### Text section
*** Block opens ***

Most performance review software is built for HR departments, not managers.
It’s heavy on workflows, ratings, and calibration - and light on what actually matters in growing companies: clear conversations tied to execution.
If your team already uses OKRs, performance reviews shouldn’t be a separate system. They should be a natural reflection point in the OKR rhythm - what worked, what didn’t, and what to focus on next.
This guide evaluates OKR software through a specific lens:
Does it support lightweight, OKR-aligned 1:1 performance reviews - without enterprise HR overhead?
What “Good” Looks Like for OKR-Aligned Performance Reviews
For growth-stage, execution-heavy teams (50–80 employees), the bar is clear:
- Simple quarterly review cycles
- Self → Manager → Shared summary
- OKRs pulled directly into the conversation
- Zero peer reviews, calibration, or HR bureaucracy
- Clear visibility rules
- Clean, narrative summaries - not scorecards
Most tools miss this entirely. A few don’t.
The platforms below stand out because they approach performance reviews as a deliberate reflection on execution. Each one connects reviews to real work in a different way - from outcome-driven OKR reflection to engagement and governance - making the tradeoffs explicit.
These three tools represent distinct approaches to performance reviews: execution-first, enterprise governance, and engagement-led. The right choice depends on whether your reviews are meant to sharpen quarterly delivery, enforce consistency at scale, or strengthen coaching and feedback.
The 10 Best OKR Software Tools for Performance Reviews
The tools below stand out because they approach performance reviews as a structured reflection on execution - not an HR-driven process or engagement exercise.
1. OKRs Tool
Best overall for OKR-aligned 1:1 performance reviews in growth-stage teams

OKRs Tool was built for teams that already run structured OKRs - and now need them to drive real execution and accountability, not just planning.

*** Block closes ***

### Collected data

*** Block opens ***

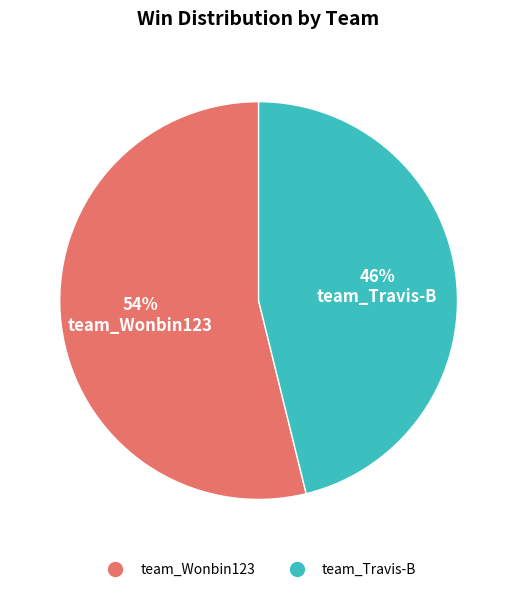

To the nearest percent, what is the average slice percentage?

50%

*** Block closes ***

### Directions
In the guide on OKR software for performance reviews, rewrite the paragraph beginning "If your team already uses OKRs" more briefly while keeping its main facts.

### Solution for this problem
For teams using OKRs, performance reviews belong within the OKR rhythm, not in a separate system. They serve as a reflection point on what worked, what didn't, and what to focus on next.